Driving to work this morning in the snow, I listened to NPR discuss the outcome of American students who took the Programme for International Student Assessment test along with students around the world. We scored no better than we did in 2010. Our highest achieving state, Massachusetts, still scored two full years of education behind Shanghai. We are woefully undereducated in math, science, and reading.

            Umm, ten years and no difference? Finland and Korea are the powerhouses. Why don’t we study their models and adapt it to the United States? We’ve spent billions of dollars, fiddled with our K-12 education for ten years, and excoriated teachers. Why don’t we adopt an existing working paradigm?

            Now the personal anecdote. When I taught those years in Seattle, I taught quite a few- maybe one third of each class- of Japanese, Korean, Chinese, and Vietnamese nationals. Asian parents will forsake much to get their children to America for college. These students told a common story. K-12 school days were from 9-5 and year around. At seven in the evening, students went to tutoring (five nights a week). In Korea, the state says that all tutoring places must close at ten p.m. so that students can get enough rest. However, the tutors rented interior offices and turned the outside lights off at ten so that when patrols came by, there was no light seepage to give them away as they labored on.
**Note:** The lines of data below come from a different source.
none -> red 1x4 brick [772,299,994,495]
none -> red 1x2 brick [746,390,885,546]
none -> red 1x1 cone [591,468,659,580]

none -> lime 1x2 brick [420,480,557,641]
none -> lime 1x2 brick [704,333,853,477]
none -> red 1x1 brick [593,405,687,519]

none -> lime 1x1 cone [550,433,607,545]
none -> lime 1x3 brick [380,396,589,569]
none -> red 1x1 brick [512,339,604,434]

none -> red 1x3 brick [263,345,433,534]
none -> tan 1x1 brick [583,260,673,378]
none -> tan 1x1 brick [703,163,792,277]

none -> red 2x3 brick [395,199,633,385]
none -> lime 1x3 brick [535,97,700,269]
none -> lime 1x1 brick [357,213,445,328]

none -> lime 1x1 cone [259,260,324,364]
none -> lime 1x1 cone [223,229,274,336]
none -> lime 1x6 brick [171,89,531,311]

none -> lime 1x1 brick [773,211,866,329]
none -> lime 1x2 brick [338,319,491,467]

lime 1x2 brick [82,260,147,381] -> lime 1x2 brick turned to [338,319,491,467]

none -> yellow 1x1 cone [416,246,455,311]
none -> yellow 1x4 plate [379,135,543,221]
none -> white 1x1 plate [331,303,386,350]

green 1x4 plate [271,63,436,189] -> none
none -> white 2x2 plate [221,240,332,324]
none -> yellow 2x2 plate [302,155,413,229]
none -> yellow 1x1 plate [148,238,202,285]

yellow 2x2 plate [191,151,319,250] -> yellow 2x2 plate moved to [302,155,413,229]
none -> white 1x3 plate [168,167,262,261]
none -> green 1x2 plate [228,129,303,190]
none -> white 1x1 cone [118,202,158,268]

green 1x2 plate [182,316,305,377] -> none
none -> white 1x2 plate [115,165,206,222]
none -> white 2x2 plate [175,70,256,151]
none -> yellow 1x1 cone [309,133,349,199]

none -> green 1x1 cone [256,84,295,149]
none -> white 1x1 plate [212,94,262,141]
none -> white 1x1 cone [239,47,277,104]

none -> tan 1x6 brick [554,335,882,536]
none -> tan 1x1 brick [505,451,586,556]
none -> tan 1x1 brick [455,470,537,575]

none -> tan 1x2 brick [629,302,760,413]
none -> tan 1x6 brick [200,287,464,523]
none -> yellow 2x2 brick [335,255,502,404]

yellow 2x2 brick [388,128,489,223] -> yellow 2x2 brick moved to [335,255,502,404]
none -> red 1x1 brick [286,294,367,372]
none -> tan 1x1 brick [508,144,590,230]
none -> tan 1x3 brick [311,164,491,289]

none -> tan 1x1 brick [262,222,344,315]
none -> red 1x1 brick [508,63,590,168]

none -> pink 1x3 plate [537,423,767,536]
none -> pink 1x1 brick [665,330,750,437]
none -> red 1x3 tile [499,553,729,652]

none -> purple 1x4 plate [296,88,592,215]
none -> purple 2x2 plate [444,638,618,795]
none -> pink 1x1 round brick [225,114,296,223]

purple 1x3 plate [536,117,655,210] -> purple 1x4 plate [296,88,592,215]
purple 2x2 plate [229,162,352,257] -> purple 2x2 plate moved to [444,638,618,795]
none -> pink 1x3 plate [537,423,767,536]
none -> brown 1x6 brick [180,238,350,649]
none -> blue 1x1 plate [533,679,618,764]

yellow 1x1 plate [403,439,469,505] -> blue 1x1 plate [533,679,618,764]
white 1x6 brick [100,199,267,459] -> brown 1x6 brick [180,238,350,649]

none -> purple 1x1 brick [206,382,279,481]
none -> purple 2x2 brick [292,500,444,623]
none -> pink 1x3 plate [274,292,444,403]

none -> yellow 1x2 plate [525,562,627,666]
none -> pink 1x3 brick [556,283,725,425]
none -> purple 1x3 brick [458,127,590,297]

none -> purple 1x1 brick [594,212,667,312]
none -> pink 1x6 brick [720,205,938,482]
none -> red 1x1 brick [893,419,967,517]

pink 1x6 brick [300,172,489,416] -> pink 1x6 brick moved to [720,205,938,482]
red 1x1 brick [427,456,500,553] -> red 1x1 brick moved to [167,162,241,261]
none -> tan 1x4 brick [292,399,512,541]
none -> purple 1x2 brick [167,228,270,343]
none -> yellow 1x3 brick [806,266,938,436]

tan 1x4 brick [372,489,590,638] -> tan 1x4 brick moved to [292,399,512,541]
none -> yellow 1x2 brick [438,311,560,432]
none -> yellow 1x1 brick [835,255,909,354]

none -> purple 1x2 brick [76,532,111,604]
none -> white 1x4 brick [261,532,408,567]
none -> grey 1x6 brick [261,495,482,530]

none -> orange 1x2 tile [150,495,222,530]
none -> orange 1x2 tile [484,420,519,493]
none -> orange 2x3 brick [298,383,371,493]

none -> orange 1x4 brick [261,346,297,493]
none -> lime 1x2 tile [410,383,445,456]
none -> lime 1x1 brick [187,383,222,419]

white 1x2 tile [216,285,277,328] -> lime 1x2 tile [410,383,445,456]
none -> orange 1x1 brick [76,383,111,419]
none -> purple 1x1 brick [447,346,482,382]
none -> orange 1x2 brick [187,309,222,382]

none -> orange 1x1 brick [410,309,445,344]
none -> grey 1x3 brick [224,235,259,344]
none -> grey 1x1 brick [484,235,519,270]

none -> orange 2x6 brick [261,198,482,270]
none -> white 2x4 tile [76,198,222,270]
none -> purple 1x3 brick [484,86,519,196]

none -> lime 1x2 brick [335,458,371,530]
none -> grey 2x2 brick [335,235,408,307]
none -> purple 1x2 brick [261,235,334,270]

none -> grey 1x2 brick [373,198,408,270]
These students were magnificently educated.

Do I think this will fly in America? Not all of it, no. But, I think we need a radically different approach to education and there are models we can study and adopt.

            On the drive home today, (still frozen and snowy) NPR was interviewing a Harvard professor. Guess what? The average grade earned at Harvard is an A. There was a long discussion of grade inflation on the college level. This particular faculty member privately gave each student his actual estimate of his or her course grade, just so the student knew the true evaluation. Then the Prof put the A’s in the grading system. One of my favorite colleagues used to say- tongue in cheek, “Just give me the grade sheets along with the 12th day class roll and I’ll just fill them out.”